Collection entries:

[START]

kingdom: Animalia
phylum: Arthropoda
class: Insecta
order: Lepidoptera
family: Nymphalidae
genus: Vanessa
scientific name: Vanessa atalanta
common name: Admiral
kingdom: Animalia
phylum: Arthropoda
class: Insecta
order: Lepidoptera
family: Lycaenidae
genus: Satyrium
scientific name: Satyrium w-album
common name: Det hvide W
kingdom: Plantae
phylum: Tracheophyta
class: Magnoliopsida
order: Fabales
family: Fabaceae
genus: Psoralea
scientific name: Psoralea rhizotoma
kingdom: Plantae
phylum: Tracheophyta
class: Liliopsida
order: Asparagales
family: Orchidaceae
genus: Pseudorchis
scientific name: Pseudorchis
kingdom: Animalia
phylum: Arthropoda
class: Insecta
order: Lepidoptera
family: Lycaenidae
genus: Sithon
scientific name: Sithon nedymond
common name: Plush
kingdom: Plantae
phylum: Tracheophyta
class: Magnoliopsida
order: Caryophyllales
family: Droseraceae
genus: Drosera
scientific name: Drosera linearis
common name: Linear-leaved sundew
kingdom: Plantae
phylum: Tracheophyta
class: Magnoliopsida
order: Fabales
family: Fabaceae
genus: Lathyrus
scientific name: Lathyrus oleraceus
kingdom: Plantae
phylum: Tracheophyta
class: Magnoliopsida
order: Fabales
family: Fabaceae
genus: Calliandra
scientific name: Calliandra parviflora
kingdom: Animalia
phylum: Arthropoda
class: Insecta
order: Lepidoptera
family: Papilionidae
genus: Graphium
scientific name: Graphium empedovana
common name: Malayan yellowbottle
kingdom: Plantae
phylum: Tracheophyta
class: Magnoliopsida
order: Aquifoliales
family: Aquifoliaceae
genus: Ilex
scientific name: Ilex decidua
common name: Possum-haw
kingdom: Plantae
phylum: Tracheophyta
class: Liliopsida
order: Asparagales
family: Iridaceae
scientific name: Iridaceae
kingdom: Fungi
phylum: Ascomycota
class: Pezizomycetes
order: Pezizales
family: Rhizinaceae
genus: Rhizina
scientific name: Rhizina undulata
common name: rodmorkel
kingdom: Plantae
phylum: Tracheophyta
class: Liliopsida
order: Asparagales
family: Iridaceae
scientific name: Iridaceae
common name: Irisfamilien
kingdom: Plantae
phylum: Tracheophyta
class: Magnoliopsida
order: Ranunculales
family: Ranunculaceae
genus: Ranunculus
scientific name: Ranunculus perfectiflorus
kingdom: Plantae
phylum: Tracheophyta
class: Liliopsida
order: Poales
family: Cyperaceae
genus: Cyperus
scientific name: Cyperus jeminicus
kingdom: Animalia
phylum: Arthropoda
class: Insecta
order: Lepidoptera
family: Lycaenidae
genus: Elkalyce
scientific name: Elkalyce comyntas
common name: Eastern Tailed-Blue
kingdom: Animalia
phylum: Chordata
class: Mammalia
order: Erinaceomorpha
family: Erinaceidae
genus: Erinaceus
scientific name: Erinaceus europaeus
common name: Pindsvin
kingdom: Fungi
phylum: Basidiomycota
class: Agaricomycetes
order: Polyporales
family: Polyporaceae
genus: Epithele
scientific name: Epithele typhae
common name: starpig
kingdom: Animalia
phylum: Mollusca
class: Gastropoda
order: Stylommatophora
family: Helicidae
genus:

[END]

The task ▸ Output every line above as a numbered list, skipping any blank lines.

Worked solution ▸
1. kingdom: Animalia
2. phylum: Arthropoda
3. class: Insecta
4. order: Lepidoptera
5. family: Nymphalidae
6. genus: Vanessa
7. scientific name: Vanessa atalanta
8. common name: Admiral
9. kingdom: Animalia
10. phylum: Arthropoda
11. class: Insecta
12. order: Lepidoptera
13. family: Lycaenidae
14. genus: Satyrium
15. scientific name: Satyrium w-album
16. common name: Det hvide W
17. kingdom: Plantae
18. phylum: Tracheophyta
19. class: Magnoliopsida
20. order: Fabales
21. family: Fabaceae
22. genus: Psoralea
23. scientific name: Psoralea rhizotoma
24. kingdom: Plantae
25. phylum: Tracheophyta
26. class: Liliopsida
27. order: Asparagales
28. family: Orchidaceae
29. genus: Pseudorchis
30. scientific name: Pseudorchis
31. kingdom: Animalia
32. phylum: Arthropoda
33. class: Insecta
34. order: Lepidoptera
35. family: Lycaenidae
36. genus: Sithon
37. scientific name: Sithon nedymond
38. common name: Plush
39. kingdom: Plantae
40. phylum: Tracheophyta
41. class: Magnoliopsida
42. order: Caryophyllales
43. family: Droseraceae
44. genus: Drosera
45. scientific name: Drosera linearis
46. common name: Linear-leaved sundew
47. kingdom: Plantae
48. phylum: Tracheophyta
49. class: Magnoliopsida
50. order: Fabales
51. family: Fabaceae
52. genus: Lathyrus
53. scientific name: Lathyrus oleraceus
54. kingdom: Plantae
55. phylum: Tracheophyta
56. class: Magnoliopsida
57. order: Fabales
58. family: Fabaceae
59. genus: Calliandra
60. scientific name: Calliandra parviflora
61. kingdom: Animalia
62. phylum: Arthropoda
63. class: Insecta
64. order: Lepidoptera
65. family: Papilionidae
66. genus: Graphium
67. scientific name: Graphium empedovana
68. common name: Malayan yellowbottle
69. kingdom: Plantae
70. phylum: Tracheophyta
71. class: Magnoliopsida
72. order: Aquifoliales
73. family: Aquifoliaceae
74. genus: Ilex
75. scientific name: Ilex decidua
76. common name: Possum-haw
77. kingdom: Plantae
78. phylum: Tracheophyta
79. class: Liliopsida
80. order: Asparagales
81. family: Iridaceae
82. scientific name: Iridaceae
83. kingdom: Fungi
84. phylum: Ascomycota
85. class: Pezizomycetes
86. order: Pezizales
87. family: Rhizinaceae
88. genus: Rhizina
89. scientific name: Rhizina undulata
90. common name: rodmorkel
91. kingdom: Plantae
92. phylum: Tracheophyta
93. class: Liliopsida
94. order: Asparagales
95. family: Iridaceae
96. scientific name: Iridaceae
97. common name: Irisfamilien
98. kingdom: Plantae
99. phylum: Tracheophyta
100. class: Magnoliopsida
101. order: Ranunculales
102. family: Ranunculaceae
103. genus: Ranunculus
104. scientific name: Ranunculus perfectiflorus
105. kingdom: Plantae
106. phylum: Tracheophyta
107. class: Liliopsida
108. order: Poales
109. family: Cyperaceae
110. genus: Cyperus
111. scientific name: Cyperus jeminicus
112. kingdom: Animalia
113. phylum: Arthropoda
114. class: Insecta
115. order: Lepidoptera
116. family: Lycaenidae
117. genus: Elkalyce
118. scientific name: Elkalyce comyntas
119. common name: Eastern Tailed-Blue
120. kingdom: Animalia
121. phylum: Chordata
122. class: Mammalia
123. order: Erinaceomorpha
124. family: Erinaceidae
125. genus: Erinaceus
126. scientific name: Erinaceus europaeus
127. common name: Pindsvin
128. kingdom: Fungi
129. phylum: Basidiomycota
130. class: Agaricomycetes
131. order: Polyporales
132. family: Polyporaceae
133. genus: Epithele
134. scientific name: Epithele typhae
135. common name: starpig
136. kingdom: Animalia
137. phylum: Mollusca
138. class: Gastropoda
139. order: Stylommatophora
140. family: Helicidae
141. genus:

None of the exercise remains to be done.